(File, Getty Images)
Millions of South Africans will on Wednesday go to the polls to elect our next national and provincial governments. If it is your first time, or you need a refresher – this is what you need to know.
So, anybody over 18 can vote, right?
No. You must be registered to vote. You can SMS your ID to 32810 or call 0800 11 8000 to check on your registration and voting station details. The Electoral Commission’s contact centre will be open between 07:00 and 21:00 to assist voters with any queries.
When can I vote?
Voting stations will open at 07:00 and close at 21:00, when the big count commences.
Where do I vote?
If you’re a registered voter, you can vote at any voting station. However, if you vote outside the province where you are registered, you can only vote on the national ballot.
What do I need?
You must take a valid ID document along. This is either a green barcoded ID book, a smartcard ID or a valid temporary ID certificate. Branches of the Department of Home Affairs will be open should voters urgently need a temporary ID certificate.
Voters whose addresses are not reflected on the voters’ roll will be required to provide their address prior to voting. Proof of address is not required.
How does the process work?
Show your green, barcoded, South African ID book or a temporary identification certificate to the voting officer at the voting station. The voting officer will check that your name appears on the voters’ roll. If you are not on the voters’ roll but have proof that you have registered (e.g. registration sticker), the presiding officer must validate your proof of registration. If he or she is satisfied with the proof, you must complete a VEC4 form (national elections) or MEC7 form (municipal elections) and will then be allowed to continue as an ordinary voter.
Once the voting officer is satisfied that you have the correct ID, are a registered voter and have not already voted, your name is marked off the roll, your ID is stamped on the second page and your thumbnail is inked. The voting officer stamps the back of the correct number of official ballot papers (one per election) and gives them to you.
Take your ballot papers to an empty ballot booth, mark the ballot paper, fold it so that your choice isn’t visible and place the ballot paper in the ballot box. You can only vote once in each election.
How do I ensure that my ballot is valid?
Your ballot papers must be stamped with the IEC’s official stamp. Also, you must draw a cross in pen next to only one party per ballot paper, or in other words, only one cross per national ballot paper and one cross on the provincial paper.
What if I made a mistake?
If you incorrectly mark a ballot paper and realise this before placing the paper in the ballot box, just ask the presiding officer for a new ballot paper. Please make sure that the incorrect ballot paper is marked as “cancelled”. Once your ballot has been placed in the ballot box, it can’t be removed.
Is someone allowed with me in the voting booth?
No, unless you have applied for special assistance. You’ll also notice party agents in the voting station. They may under no circumstances interfere with your vote or try to influence you.
Will they let me in 5 minutes before closing time?

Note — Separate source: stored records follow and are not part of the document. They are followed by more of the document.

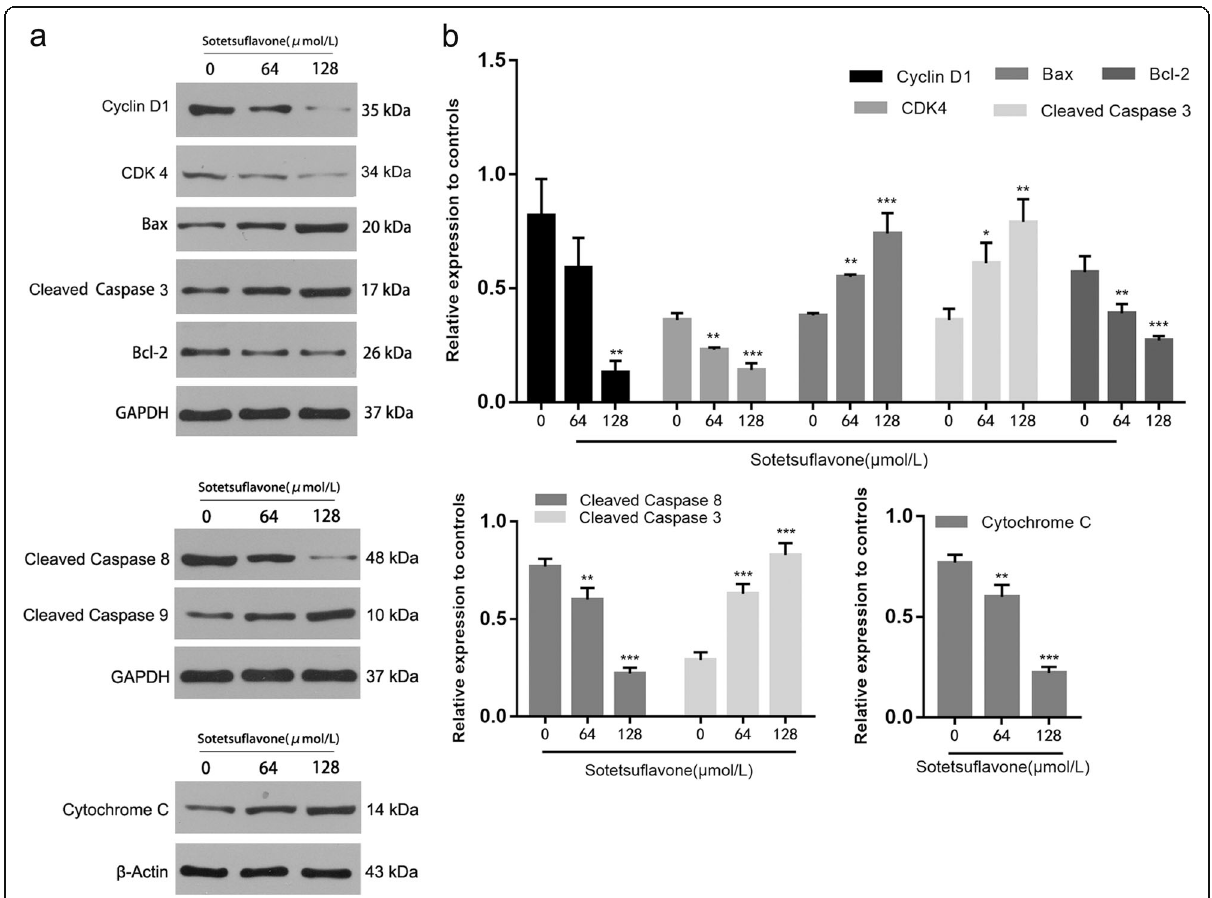
Fig. 6 Sotetsuflavone changes the expression level of apoptosis and cycle-related proteins. a the expression level of apoptosis and cycle-related proteins modulated with sotetsuflavone for 24 h, GAPDH and β -actin expression were determined to confirm equal protein loading. b The relative expression level of apoptosis and cycle-related proteins. The results from three independent experiments were expressed as mean±SD compared with the control group, * P <0.01, ** P <0.01, *** P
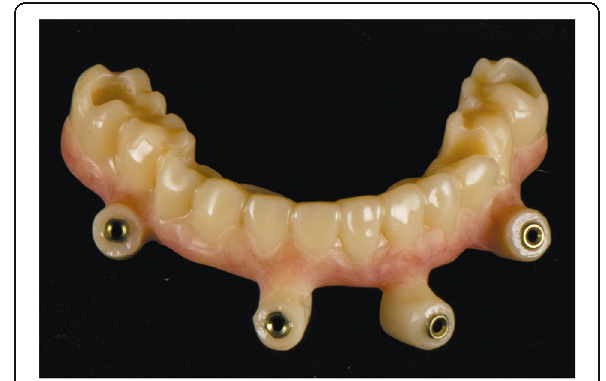
Fig. 6 Computer-aided manufacturing of surgical templates for implant placement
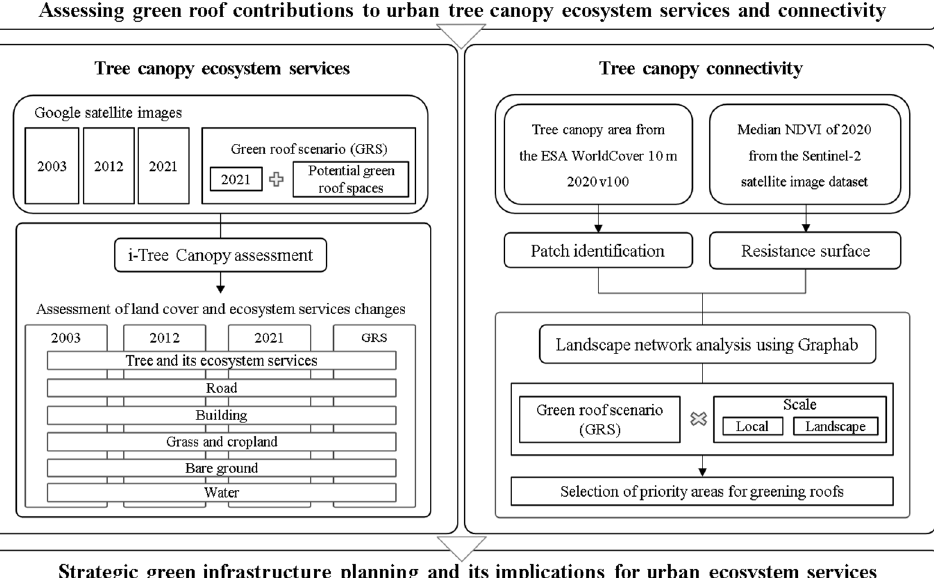
Figure 3. A flowchart illustrating the procedures followed in the present study.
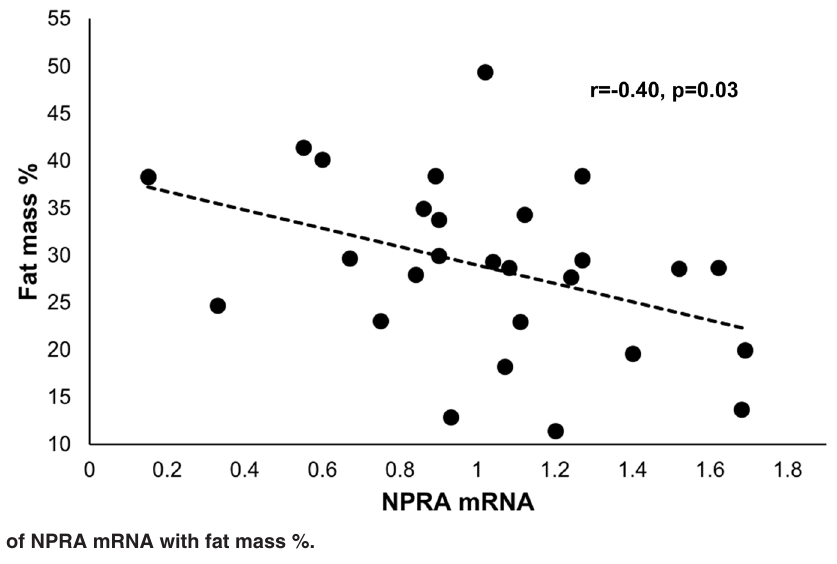
Figure 1. Association of NPRA mRNA with fat mass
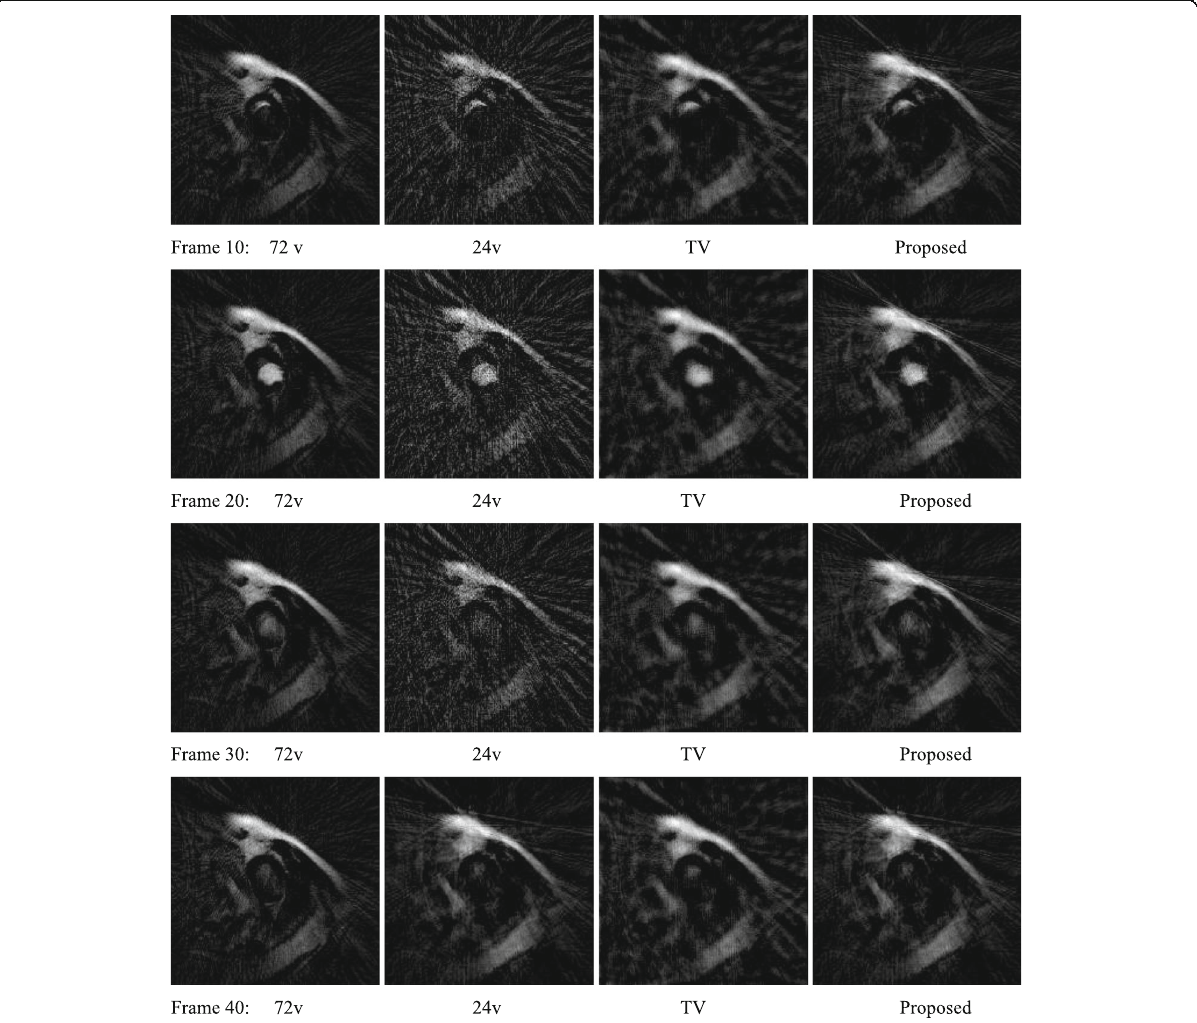
Fig. 4 (Frame 10 ~ 40). MRI patient image reconstructions by using (1st column) 72-view FBP, (2nd column) 24-view FBP, (3rd column) 24-view iterative TV, and (4th column) 24-view proposed method. The 1st column is treated as the gold standard for other columns to compare with. The four rows of images correspond to time frames of 10, 20, 30, and 40,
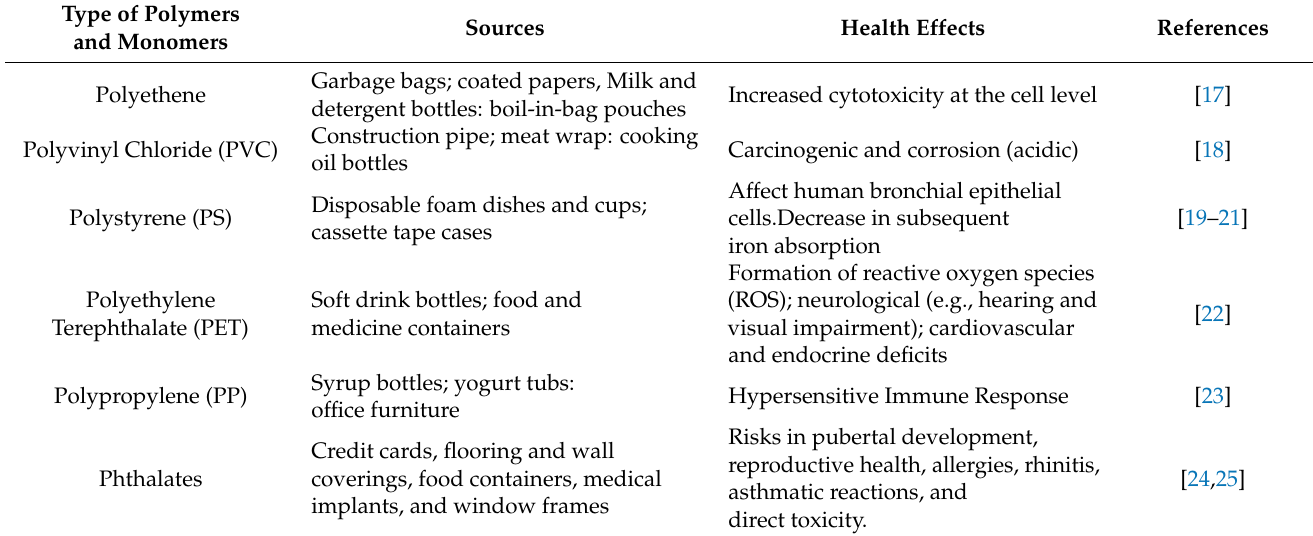
Table 1. Impact of plastic polymers and monomers on human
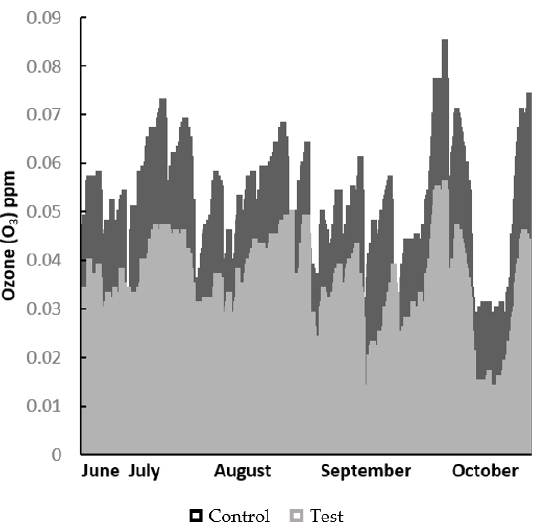
Figure 3. Difference (ppm) between test and control sites for ozone (O 3 ), June to October 2017. There was an observed reduction in ozone across all sites and applications of green infrastructure, with an average of 0.02 ppm (Figure 4) representing an average reduction of 34 percent resulting from the application of agricultural green infrastructure (Figure 3).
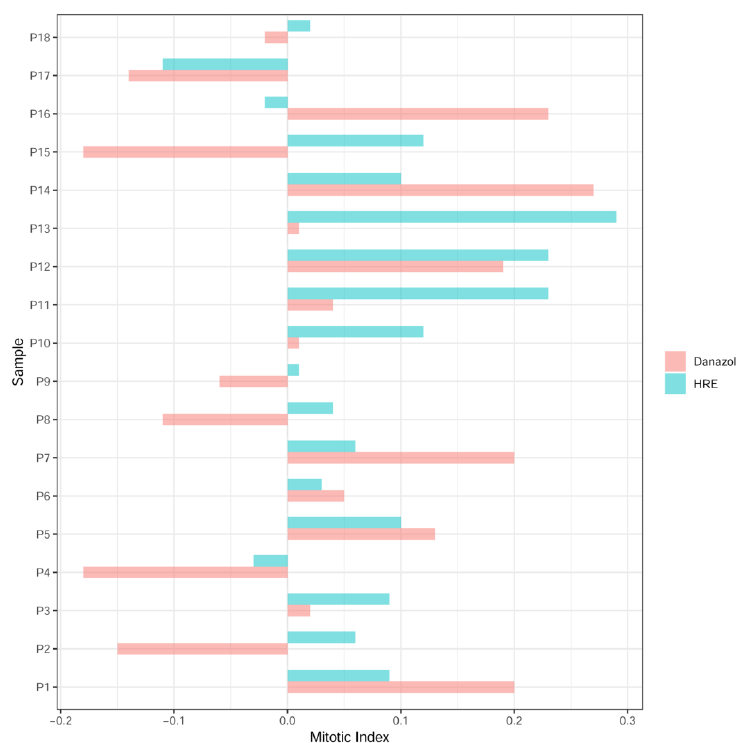
Figure 3. Toxicity of HRE and danazol treatment on circulating lymphocytes from healthy donors based on the relative change in the mitotic index after HRE and danazol treatment (1 µ g / mL) compared to control values. Two slides were used to establish the mitotic index for each condition.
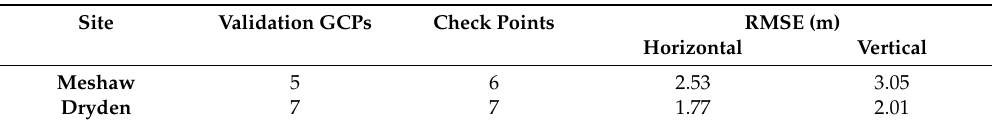
Table 2. Positional errors (RMSE) in SfM point clouds. GCPs for Dryden were measured using GNSS while those for Meshaw were extracted from the LiDAR DSM.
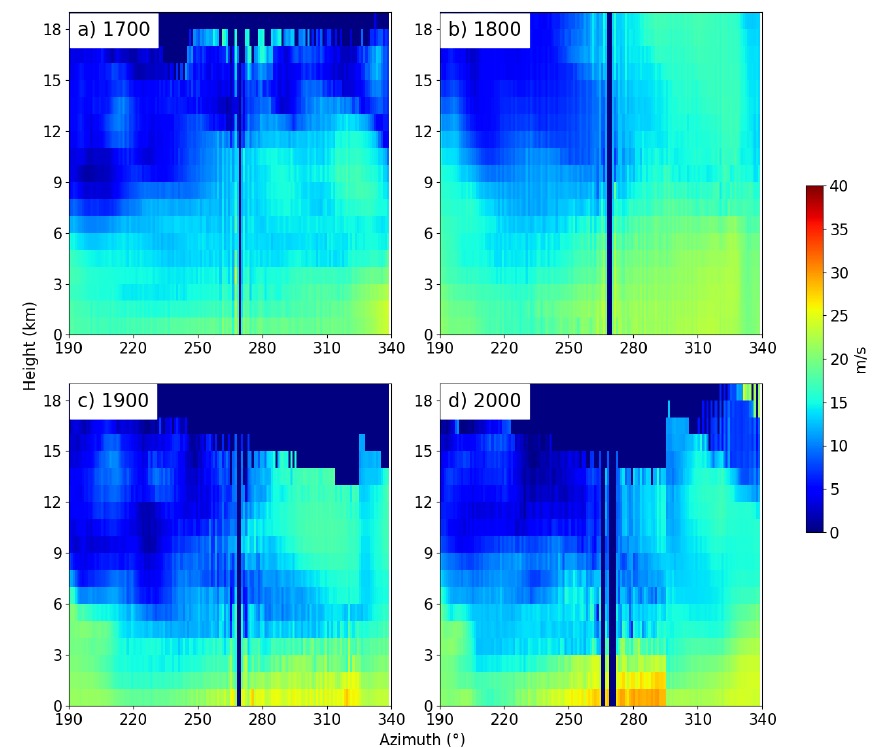
Figure 12. Variation of the tangential wind range mean (color shading) of the stratiform sector of outer rainband at azimuth 190–340° with horizontal radius of 20–60 km outward from the Typhoon Higos center with altitude at ( a ) 17:00, ( b ) 18:00, ( c ) 19:00 and ( d ) 20:00 UTC. The vacancy at azimuth around 270° indicates that averaged tangential wind cannot be obtained.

Everyone within a clearly demarcated area at the voting station before 21:00 should be allowed to cast their vote.
Can voting time be extended?
Only if ordered by the national electoral commissioner if there is a pressing reason why a voting station should remain open after 21:00.
What if I want to make an objection?
Voters, party agents and ward candidates can object to a voter being given too many ballot papers, a voter being refused a ballot paper, or the conduct of a voting officer, party agent or any other person. Let the presiding officer know that you want to make an objection. The presiding officer will give you the relevant form to fill in.
Can I take selfies in the voting booth?
No. “Voters are reminded that the secrecy of the vote is protected by law and it is an offence to take a photograph of a marked ballot,” the IEC said in a statement.